- SUPPLIED RECORDS:
· · ·

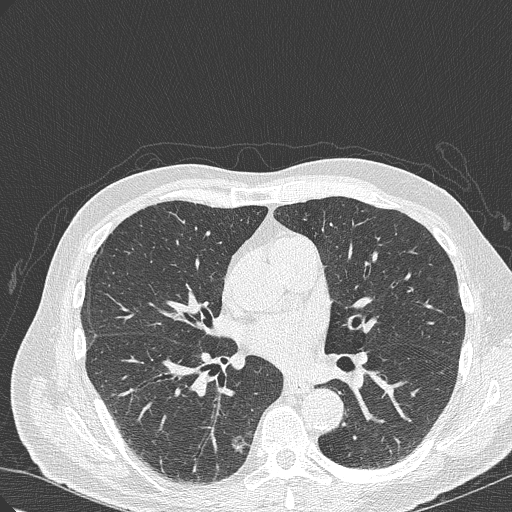
Chest CT (low-dose screening protocol), one axial image. Baseline screening round. Lung window (W 1500 / L -600 HU). Lung (sharp) reconstruction kernel (B50f). 512 × 512 image matrix. Male, age 70 years at enrolment. Current smoker at enrolment.
• Lesion marked by an expert reader, box from (x=197, y=420) to (x=260, y=482) px.
• The screening reader recorded 4 non-calcified nodules or masses ≥4 mm on this exam (right lower lobe, right lower lobe, right upper lobe, right lower lobe); which of them this box marks is not recorded.
• Official screen result: positive, change unspecified: nodule(s) >= 4 mm or enlarging nodule(s), mass(es), or other non-specific abnormalities suspicious for lung cancer.
• Participant outcome: lung cancer diagnosed 978 days after this screen — bronchiolo-alveolar adenocarcinoma, NOS, right lower lobe, poorly differentiated (G3), stage IB (AJCC 6th edition), 30 mm at pathology.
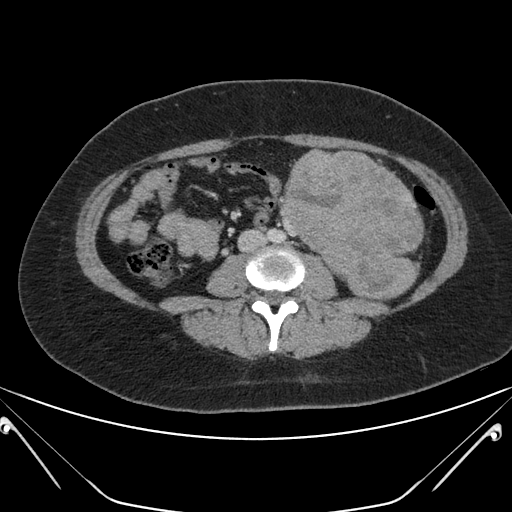
Contrast-enhanced abdominal CT, one axial slice. Position 86 of 168 along the scan axis. Soft-tissue window (W 400 / L 40 HU). 3 mm slice thickness. 512 × 512 image matrix, field of view 394 × 394 mm. Patient: female, 26 years. Case-level facts recorded for this patient, not image findings: diagnosis: adrenocortical carcinoma; tumour side: left adrenal; tumour size at pathology: 28 cm; Ki-67 index: 20 %; stage (as recorded): 2.
Structures marked on this image (semi-automatically segmented with operator editing):
- mass: box from (x=283, y=150) to (x=423, y=298) px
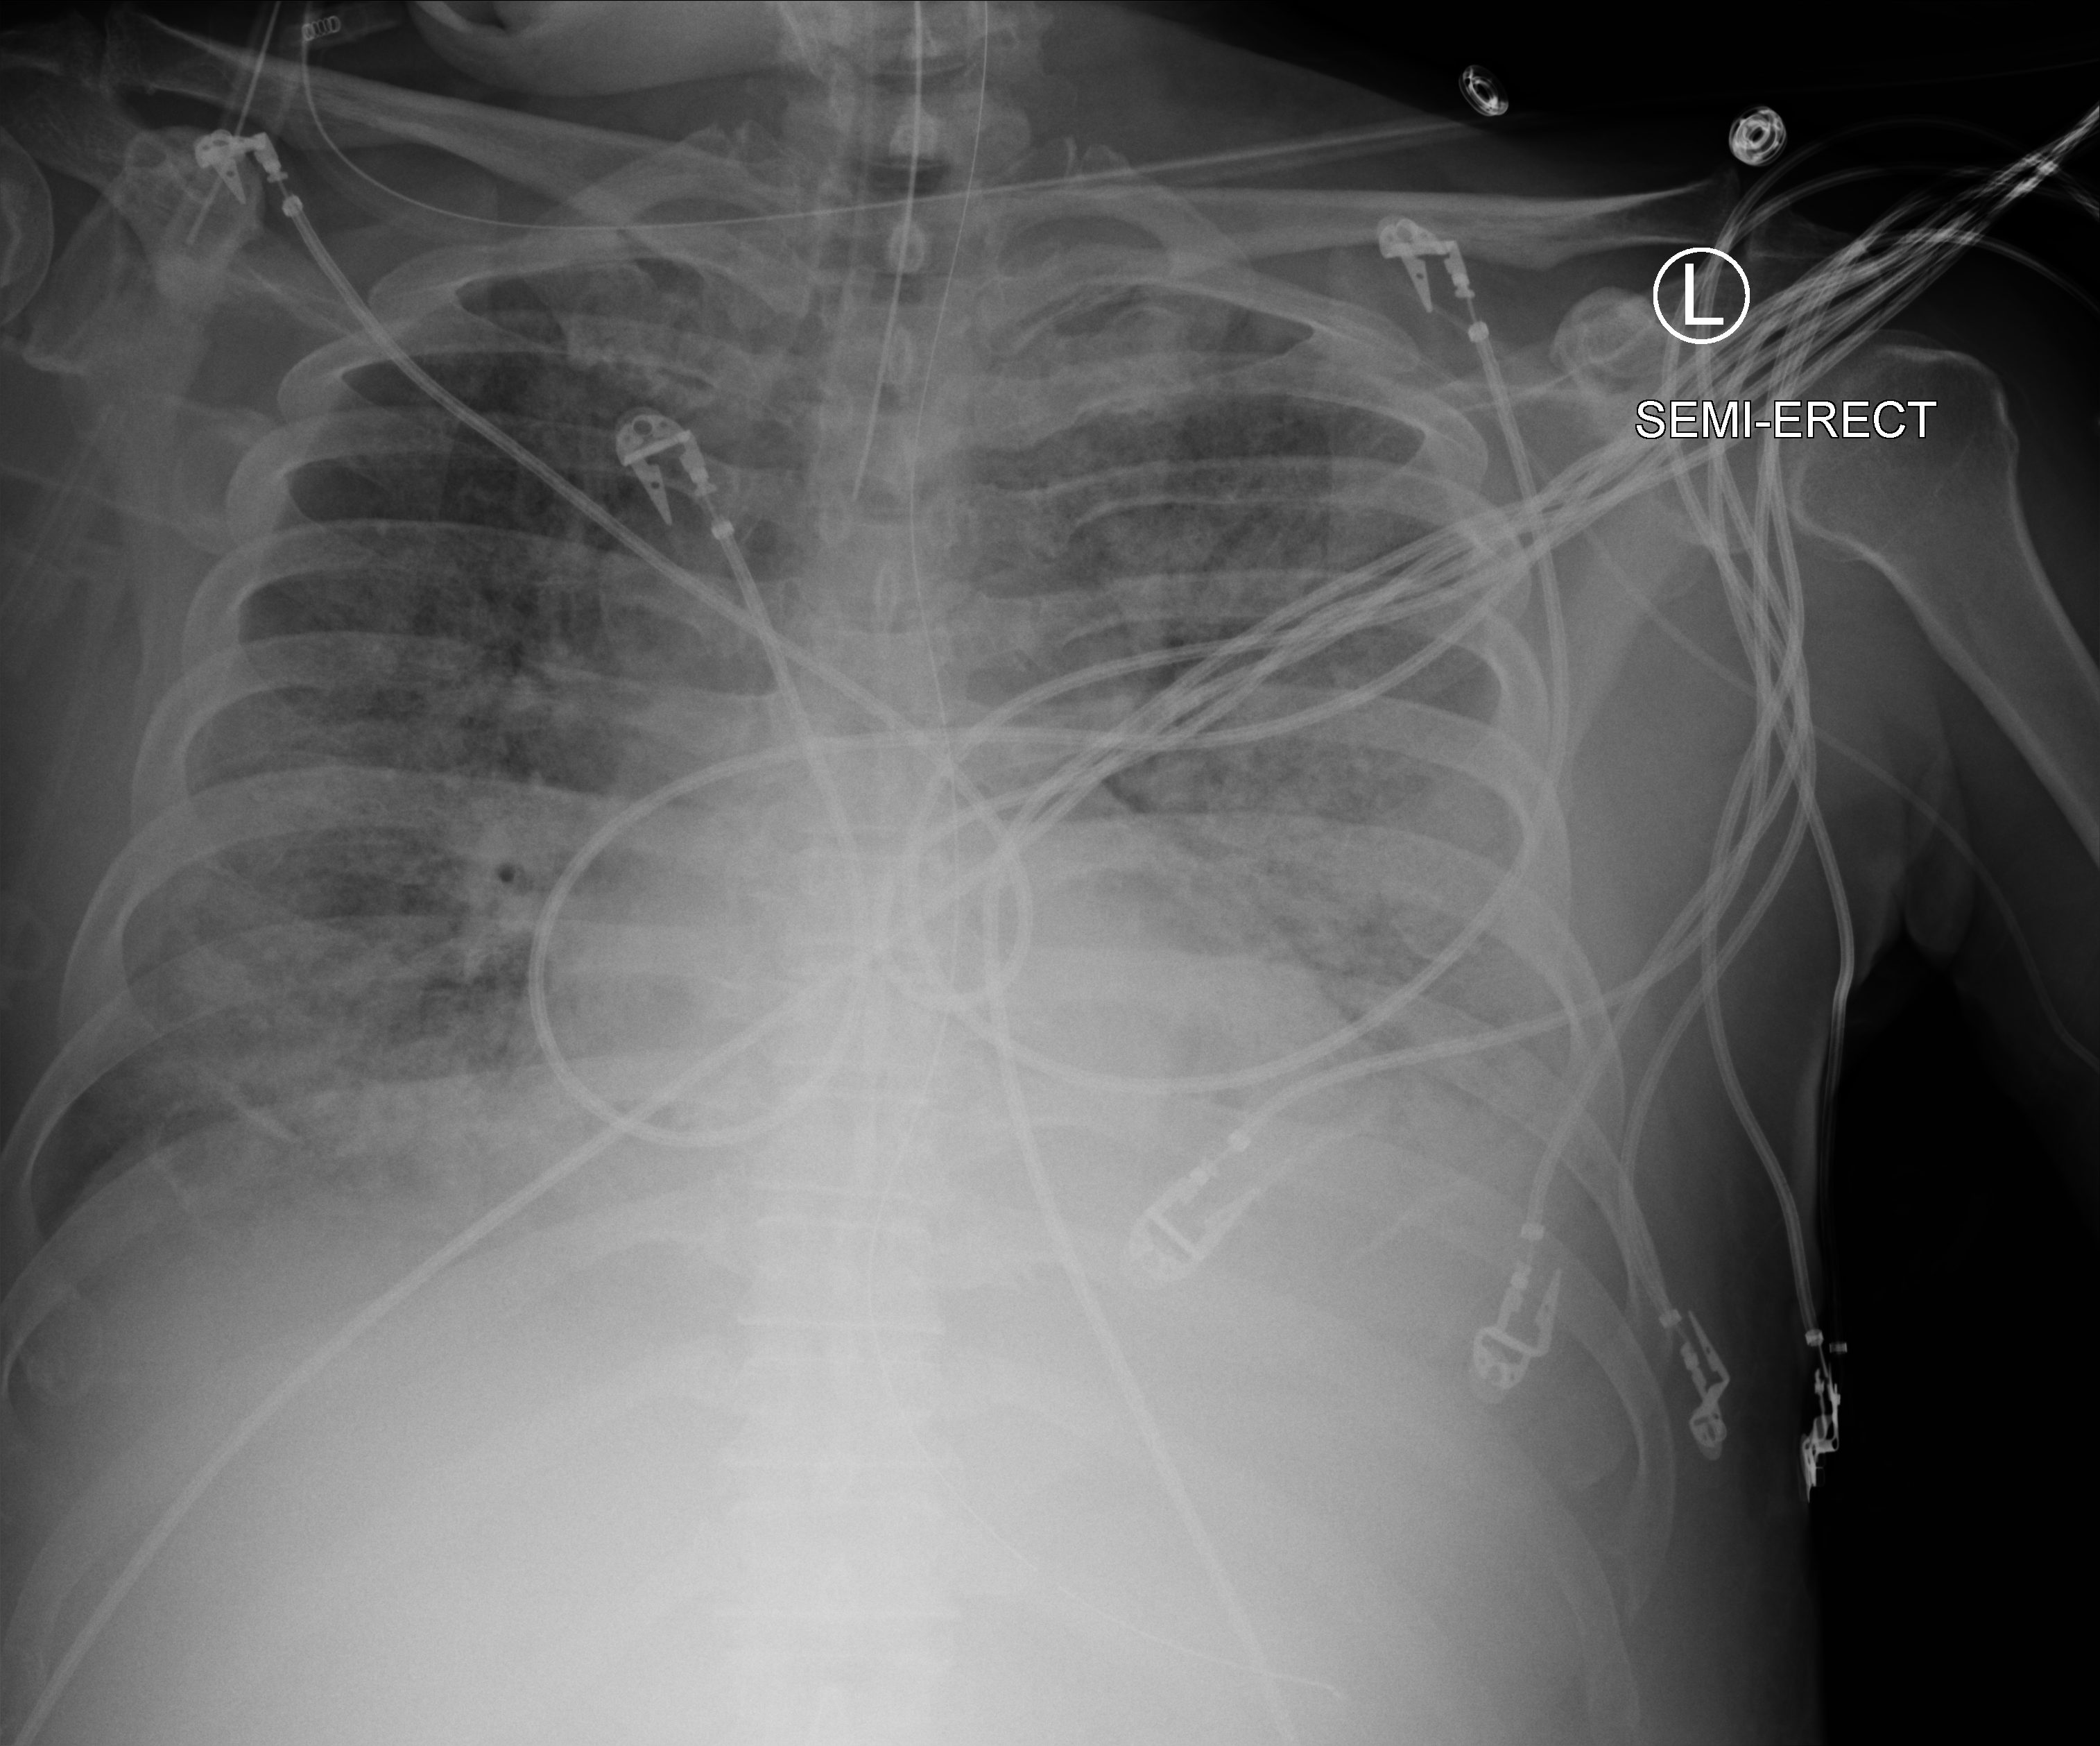
Portable chest radiograph. Patient hospitalised with COVID-19; male, aged 60–74 years.
Admission-level facts for this patient (not findings on this image; timing relative to this image not recorded): mechanically ventilated during this hospital stay: yes.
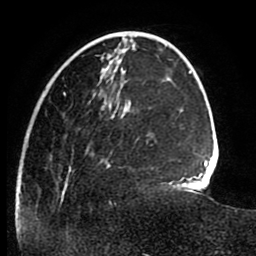
Breast MRI (dynamic contrast-enhanced), one axial slice; slice 26 of 80 in the series (ordered by position); cropped to one breast; dynamic contrast-enhanced series, time point 2 of 8 at this slice position (early post-contrast); 1.5 T; TE 2.6 ms, TR 5.6 ms; 2 mm slice thickness; 256 × 256 image matrix, field of view 170 × 170 mm. Female patient.
Annotated regions visible in this slice (semi-automatic segmentation, software-assisted and operator-edited):
- enhancing-tissue mask used for the functional tumour volume (all voxels passing the contrast-enhancement thresholds inside the analysis volume; usually the tumour): bounding box <15,92,149,222> (left, top, right, bottom; pixels)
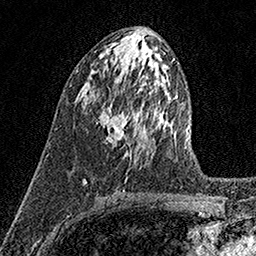
Breast MRI (dynamic contrast-enhanced), one axial slice. Position 69 of 158 along the scan axis. Cropped to one breast. Dynamic contrast-enhanced series, time point 2 of 7 at this slice position (early post-contrast). 1.5 T. TE 3.5 ms, TR 7.2 ms. 256 × 256 image matrix. Female patient.
Annotated regions visible in this slice (semi-automatically segmented with operator editing):
- enhancing-tissue mask used for the functional tumour volume (all voxels passing the contrast-enhancement thresholds inside the analysis volume; usually the tumour): bounding box (x1, y1, x2, y2) in pixels: (98, 100, 129, 154)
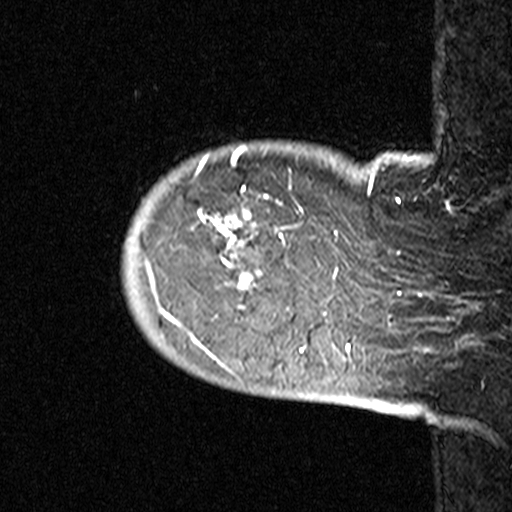
Breast MRI (dynamic contrast-enhanced), one sagittal slice; slice 5 of 44 in the series (ordered by position); dynamic contrast-enhanced study with each time point stored as its own series, time point 2 of 3 at this slice position (early post-contrast, ordered by acquisition time); 1.5 T; TE 4.5 ms, TR 11 ms; 512 × 512 image matrix, field of view 200 × 200 mm. Patient: female, 53 years. Case-level facts recorded for this patient, not image findings: setting: breast cancer imaged before/during neoadjuvant chemotherapy; receptor status: HR-positive, HER2-negative.
Annotated regions visible in this slice (semi-automatically segmented with operator editing):
- analysis volume of interest (the breast-tissue region the enhancement analysis was run in; not a lesion): bounding box [x1, y1, x2, y2] px = [120, 140, 311, 353]
- tumour enhancement mask (voxels above the 90 % enhancement threshold inside the analysis volume of interest): [147, 147, 303, 353]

· · ·

- AIM OF THE EXERCISE: Word for word, give again the lines from the first entry to the line with "mm at pathology.", inclusive. Exclude the pictures.

- SOLUTION FOR THIS EXERCISE:
Chest CT (low-dose screening protocol), one axial image. Baseline screening round. Lung window (W 1500 / L -600 HU). Lung (sharp) reconstruction kernel (B50f). 512 × 512 image matrix. Male, age 70 years at enrolment. Current smoker at enrolment.
• Lesion marked by an expert reader, box from (x=197, y=420) to (x=260, y=482) px.
• The screening reader recorded 4 non-calcified nodules or masses ≥4 mm on this exam (right lower lobe, right lower lobe, right upper lobe, right lower lobe); which of them this box marks is not recorded.
• Official screen result: positive, change unspecified: nodule(s) >= 4 mm or enlarging nodule(s), mass(es), or other non-specific abnormalities suspicious for lung cancer.
• Participant outcome: lung cancer diagnosed 978 days after this screen — bronchiolo-alveolar adenocarcinoma, NOS, right lower lobe, poorly differentiated (G3), stage IB (AJCC 6th edition), 30 mm at pathology.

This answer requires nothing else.